The University of North Carolina has been playing football for more than a century, and yet the program is still finding new ways to let its fans down. Nobody in the long history of Kenan Stadium had seen what James Madison did to the Tar Heels on Saturday, a 70-point shelling which set a new scoring record for a venue opened during the Calvin Coolidge administration.

The bright September day was so grim that most fans had streamed to the exits by the end of the second quarter. The silver lining of this mass exodus was the relatively low volume of the boos raining down on the Tar Heels as they flocked to the safety of the locker room. Head coach Mack Brown, normally a stickler for high attendance numbers, didn’t blame the fans who left one bit.

“I felt bad for the fans and our students who came, for them to have to look at something like that,” he said. “And again, there’s only one place to put it, and that is on me.”

Brown repeatedly took the full blame for the performance during his postgame press conference, a gesture which was borne out by the fact that the program made no players available afterward, a normally standard procedure after any game, win or lose. Everyone, it seemed, wanted to get home as soon as possible.

Of course, there was nowhere for Brown to hide during the extended three-and-a-half-hour funeral that was Saturday’s game. The Hall of Famer found himself embroiled in a loss as bad as any in his decades-long career, and he had to watch.

“I don’t get to leave at the end of the first quarter.
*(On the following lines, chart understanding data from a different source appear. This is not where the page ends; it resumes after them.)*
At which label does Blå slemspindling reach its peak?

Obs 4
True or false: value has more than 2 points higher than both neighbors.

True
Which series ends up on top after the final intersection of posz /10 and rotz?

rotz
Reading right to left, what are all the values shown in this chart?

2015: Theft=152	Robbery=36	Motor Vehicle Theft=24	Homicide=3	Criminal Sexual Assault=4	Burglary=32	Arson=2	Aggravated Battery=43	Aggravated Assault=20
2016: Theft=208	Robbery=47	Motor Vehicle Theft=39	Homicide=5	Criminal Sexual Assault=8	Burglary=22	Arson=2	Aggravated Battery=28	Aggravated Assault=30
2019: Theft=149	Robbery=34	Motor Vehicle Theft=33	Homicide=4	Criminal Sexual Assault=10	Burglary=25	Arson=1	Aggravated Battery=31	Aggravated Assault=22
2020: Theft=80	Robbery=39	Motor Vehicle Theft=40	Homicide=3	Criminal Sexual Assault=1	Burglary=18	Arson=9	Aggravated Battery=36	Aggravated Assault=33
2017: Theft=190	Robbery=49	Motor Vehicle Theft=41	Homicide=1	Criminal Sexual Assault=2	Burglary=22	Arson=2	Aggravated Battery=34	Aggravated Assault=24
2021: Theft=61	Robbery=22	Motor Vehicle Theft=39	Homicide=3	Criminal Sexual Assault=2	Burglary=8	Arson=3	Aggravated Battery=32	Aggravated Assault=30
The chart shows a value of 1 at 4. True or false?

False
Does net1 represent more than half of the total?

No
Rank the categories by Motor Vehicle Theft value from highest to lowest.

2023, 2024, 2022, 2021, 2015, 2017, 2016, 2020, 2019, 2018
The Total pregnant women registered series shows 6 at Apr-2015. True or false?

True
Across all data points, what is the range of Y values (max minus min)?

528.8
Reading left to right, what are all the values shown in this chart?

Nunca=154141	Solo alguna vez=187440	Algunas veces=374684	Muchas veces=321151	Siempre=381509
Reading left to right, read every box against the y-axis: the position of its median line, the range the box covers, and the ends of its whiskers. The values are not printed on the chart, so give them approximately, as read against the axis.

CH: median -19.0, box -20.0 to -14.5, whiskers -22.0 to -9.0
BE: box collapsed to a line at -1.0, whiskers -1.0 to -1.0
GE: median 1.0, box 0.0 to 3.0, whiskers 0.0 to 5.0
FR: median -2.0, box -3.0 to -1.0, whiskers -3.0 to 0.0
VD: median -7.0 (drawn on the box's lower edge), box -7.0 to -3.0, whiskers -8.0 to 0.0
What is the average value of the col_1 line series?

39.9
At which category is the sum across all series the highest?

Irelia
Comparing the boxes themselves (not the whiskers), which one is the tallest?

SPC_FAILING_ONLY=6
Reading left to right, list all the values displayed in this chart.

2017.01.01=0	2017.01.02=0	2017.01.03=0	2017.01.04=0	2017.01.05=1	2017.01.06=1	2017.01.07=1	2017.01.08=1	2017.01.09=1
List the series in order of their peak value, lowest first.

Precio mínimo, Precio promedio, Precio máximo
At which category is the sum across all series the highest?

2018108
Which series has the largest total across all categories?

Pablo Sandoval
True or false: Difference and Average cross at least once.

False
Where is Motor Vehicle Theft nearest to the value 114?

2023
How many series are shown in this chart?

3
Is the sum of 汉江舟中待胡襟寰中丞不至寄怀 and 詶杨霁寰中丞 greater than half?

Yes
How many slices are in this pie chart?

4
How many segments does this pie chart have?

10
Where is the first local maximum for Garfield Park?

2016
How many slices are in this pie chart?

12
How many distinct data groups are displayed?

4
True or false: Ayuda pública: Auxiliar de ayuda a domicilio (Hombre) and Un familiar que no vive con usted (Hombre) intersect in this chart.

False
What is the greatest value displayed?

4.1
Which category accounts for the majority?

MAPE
I have to stay,” Brown said. “Been some in my career I wish I could’ve left, but I can’t. And then I don’t get to b—. I have to fix. There’s differences in my job. That’s what I get paid for.”

Whether or not Brown would even have a job was in some doubt in the aftermath of the game. Inside Carolina reported Brown had offered to step down from his position in the locker room, but was urged to stay on by the players. The report then stated Brown would be back at work on Sunday like any normal weekend.

So the program enters ACC play – and a rivalry matchup at undefeated Duke this weekend – surrounded by as much uncertainty as there’s been since the end of head coach Larry Fedora’s tenure. Brown was brought in after Fedora’s firing to stabilize the ship and move the team forward, two goals which he undoubtedly achieved in a very short period of time. Now, though, without the services of an NFL-bound quarterback to mask other issues, the water is rising again. And in a sport which doesn’t deal in mercy, eight more games only appear to be opportunities to sink lower.